Excerpt =
++++++++++++++++++++
Mixin Network's $200M Loss Highlights Blockchain Centralization Risks
Mixin Network faced a $200 million loss due to a cyberattack on its cloud provider. The incident underscores the risks of blockchains’ reliance on centralized infrastructure.
Mixin Network faced a $200 million loss due to a cyberattack on its cloud provider. The incident underscores the risks of blockchains’ reliance on centralized infrastructure.
In a recent post on X (previously known as Twitter), Mixin Network announced a loss of approximately $200 million following a cyberattack on its cloud service provider.
The company says it has reached out to Google and blockchain security firm SlowMist to probe the issue. Questions remain as to why such a large proportion of funds was held in hot wallets and how such a breach became possible in the first place.
Although transfers on the network remain unaffected, the deposit and withdrawal services on Mixin Network have been temporarily suspended. Xiaodong Feng, Mixin’s founder, outlined a compensation plan that would include reimbursement of up to 50% of users’ assets and the issuing of debt tokens for the remainder.
Launched in 2018, Mixin Network aimed to provide ultra-fast transactions at zero transaction fees. Its first dApp, Mixin Messenger, combined features akin to Telegram Messenger with a multi-currency mobile wallet.
According to the project’s latest monthly report, the asset value held on the network was around $1.1 billion. This includes over 9.5k BTC and 84k ETH. According to DefiLlama, the project's DeFi TVL is currently around $351 million. It dropped by around $30 million right after the hack.
++++++++++++++++++++
Data records =

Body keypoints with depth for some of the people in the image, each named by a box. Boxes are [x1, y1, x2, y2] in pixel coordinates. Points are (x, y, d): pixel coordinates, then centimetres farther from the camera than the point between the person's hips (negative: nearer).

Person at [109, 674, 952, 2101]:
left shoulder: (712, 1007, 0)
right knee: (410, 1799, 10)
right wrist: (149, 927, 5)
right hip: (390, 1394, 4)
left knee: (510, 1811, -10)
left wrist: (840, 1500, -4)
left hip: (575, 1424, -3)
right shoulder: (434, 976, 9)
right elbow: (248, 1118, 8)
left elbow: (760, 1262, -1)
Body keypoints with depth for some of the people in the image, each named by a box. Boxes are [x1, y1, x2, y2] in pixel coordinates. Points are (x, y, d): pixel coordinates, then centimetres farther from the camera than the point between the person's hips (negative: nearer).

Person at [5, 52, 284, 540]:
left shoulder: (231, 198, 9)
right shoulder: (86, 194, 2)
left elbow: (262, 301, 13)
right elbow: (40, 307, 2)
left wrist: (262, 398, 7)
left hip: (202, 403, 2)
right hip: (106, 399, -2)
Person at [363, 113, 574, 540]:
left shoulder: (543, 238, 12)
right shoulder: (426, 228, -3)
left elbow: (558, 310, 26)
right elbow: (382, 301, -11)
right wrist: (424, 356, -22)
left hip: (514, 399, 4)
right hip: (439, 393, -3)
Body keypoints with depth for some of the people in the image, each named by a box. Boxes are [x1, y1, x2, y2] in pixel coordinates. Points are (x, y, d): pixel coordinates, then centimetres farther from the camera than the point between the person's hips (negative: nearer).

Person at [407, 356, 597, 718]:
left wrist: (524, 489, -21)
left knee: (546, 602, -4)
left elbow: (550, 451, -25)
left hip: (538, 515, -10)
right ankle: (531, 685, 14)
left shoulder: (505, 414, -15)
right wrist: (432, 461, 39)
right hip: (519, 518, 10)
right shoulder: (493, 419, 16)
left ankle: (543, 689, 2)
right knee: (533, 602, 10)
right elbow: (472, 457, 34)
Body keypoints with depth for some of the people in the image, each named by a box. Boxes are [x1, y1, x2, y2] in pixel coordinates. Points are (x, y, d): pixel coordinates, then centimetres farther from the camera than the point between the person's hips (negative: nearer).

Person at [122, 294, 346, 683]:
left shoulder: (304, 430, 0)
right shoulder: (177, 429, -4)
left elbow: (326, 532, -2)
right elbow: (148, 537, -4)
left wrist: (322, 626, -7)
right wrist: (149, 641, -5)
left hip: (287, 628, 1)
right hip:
++++++++++++++++++++
Set of tasks =
[1] Translate this sentence from the article on Mixin Network's $200 million loss into Spanish: "Launched in 2018, Mixin Network aimed to provide ultra-fast transactions at zero transaction fees."
[2] Pick up the article on Mixin Network's $200 million loss after its final sentence and carry it further.

Numbered answers =
[1] Lanzada en 2018, Mixin Network tenía como objetivo ofrecer transacciones ultrarrápidas sin comisiones por transacción.

[2]
As highlighted on Twitter, even though the project touted its decentralization it heavily depended on centralized infrastructure. The project operated a small number of nodes (24, according to the latest report), which were likely hosted by a single cloud provider.
Centralized infrastructure can significantly boost transaction speeds, but it also heightens the system's vulnerability to attacks. This concern isn't exclusive to Mixin Network; almost all prominent blockchains also heavily depend on centralized infrastructure providers, exposing them to similar risks.
At Korean Blockchain Week, Ethereum co-founder Vitalik Buterin highlighted that the centralization of nodes is a major issue confronting the network. Currently, approximately 61.3% of Ethereum nodes are hosted on Amazon Web Services (AWS).
Bitcoin’s Lightning Network is also heavily reliant on centralized infrastructure providers: 47% of its nodes are hosted either by AWS or Google Cloud.
Solana is another network that relies strongly on centralized infrastructure. In fact, last year, the cloud infrastructure provider, Hetzner, decided to cease services for users operating Solana nodes. This action resulted in more than 1,000 Solana nodes going offline overnight. While Hetzner's decision didn't shut down Solana completely, it was halfway there.
When projects compromise on decentralization, it often leads to significant costs and jeopardizes the entire ecosystem's stability.
To address the issue, projects must find ways to simplify the technical process so that anyone with a computer can easily run a node at home. Currently, running nodes is not only challenging and limited to technically savvy people but also costly. This has given rise to the booming Node-as-a-Service industry.
While we await comprehensive details from the Mixin Network team regarding the incident, we continue to Observe the situation.